WEST ORANGE, NJ — To reinforce curriculum studies on culture, students in the West Orange High School Italian Club learned the popular pizzica dance on Jan. 17.
Italian teachers Vincenza Amabile and Rosanna Zamloot, WOHS dance teacher Melissa Sande, and guest instructor Lisa Grimes of Montclair State University led the students in the step progressions required to learn the pizzica.
The pizzica is an Italian folk dance that has enjoyed a resurgence in popularity over the past several years. Contemporary music styles have been infused into the traditional rhythms of the dance, which originated on the Salento peninsula in Apulla and later spread throughout Calabria and Basilicata. The pizzica is part of the larger family of tarantelle dances with which Americans may be more familiar.

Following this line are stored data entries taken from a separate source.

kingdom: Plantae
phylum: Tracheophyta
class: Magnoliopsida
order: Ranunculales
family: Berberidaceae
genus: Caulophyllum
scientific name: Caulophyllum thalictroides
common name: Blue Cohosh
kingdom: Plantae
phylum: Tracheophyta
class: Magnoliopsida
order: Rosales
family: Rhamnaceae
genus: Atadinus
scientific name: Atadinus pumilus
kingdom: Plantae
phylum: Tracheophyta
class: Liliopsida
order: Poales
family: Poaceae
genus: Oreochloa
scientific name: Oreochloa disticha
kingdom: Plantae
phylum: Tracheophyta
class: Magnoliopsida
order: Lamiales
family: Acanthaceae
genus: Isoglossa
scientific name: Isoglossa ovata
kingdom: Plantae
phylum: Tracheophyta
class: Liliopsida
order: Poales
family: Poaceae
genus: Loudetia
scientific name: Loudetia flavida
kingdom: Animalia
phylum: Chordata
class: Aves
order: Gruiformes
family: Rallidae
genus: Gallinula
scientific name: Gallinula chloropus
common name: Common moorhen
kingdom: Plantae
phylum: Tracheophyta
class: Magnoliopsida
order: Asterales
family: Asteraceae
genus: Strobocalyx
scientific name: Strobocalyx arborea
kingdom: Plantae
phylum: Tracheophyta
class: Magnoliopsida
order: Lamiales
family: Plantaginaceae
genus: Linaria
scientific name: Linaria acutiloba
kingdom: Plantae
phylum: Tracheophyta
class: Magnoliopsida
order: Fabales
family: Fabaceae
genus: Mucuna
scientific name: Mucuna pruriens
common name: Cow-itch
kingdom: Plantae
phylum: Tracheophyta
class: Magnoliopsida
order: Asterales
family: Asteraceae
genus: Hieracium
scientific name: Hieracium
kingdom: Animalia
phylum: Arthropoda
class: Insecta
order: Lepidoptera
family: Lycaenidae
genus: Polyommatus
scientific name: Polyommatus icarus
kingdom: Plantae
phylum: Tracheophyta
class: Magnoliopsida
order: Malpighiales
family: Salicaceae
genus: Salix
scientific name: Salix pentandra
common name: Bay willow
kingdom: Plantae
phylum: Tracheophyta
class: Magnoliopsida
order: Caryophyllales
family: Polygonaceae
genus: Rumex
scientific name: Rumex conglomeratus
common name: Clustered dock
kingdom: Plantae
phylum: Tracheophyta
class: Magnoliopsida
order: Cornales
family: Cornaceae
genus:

Pizzica means “the pinch” and, like the tarantella, or “spider,” the pizzica’s origins come from ancient tales of women working in the fields. If they were bitten by a spider, the only way to expel the venom was by dancing. The dance is traditionally performed as a couple dance, although often the couple is composed of two females as well as male and female.
With sashes swirling and “Zimbaria-Le sei menu nu quartu” playing, students and teachers laughed, danced and enjoyed their journey into the Calabrian countryside.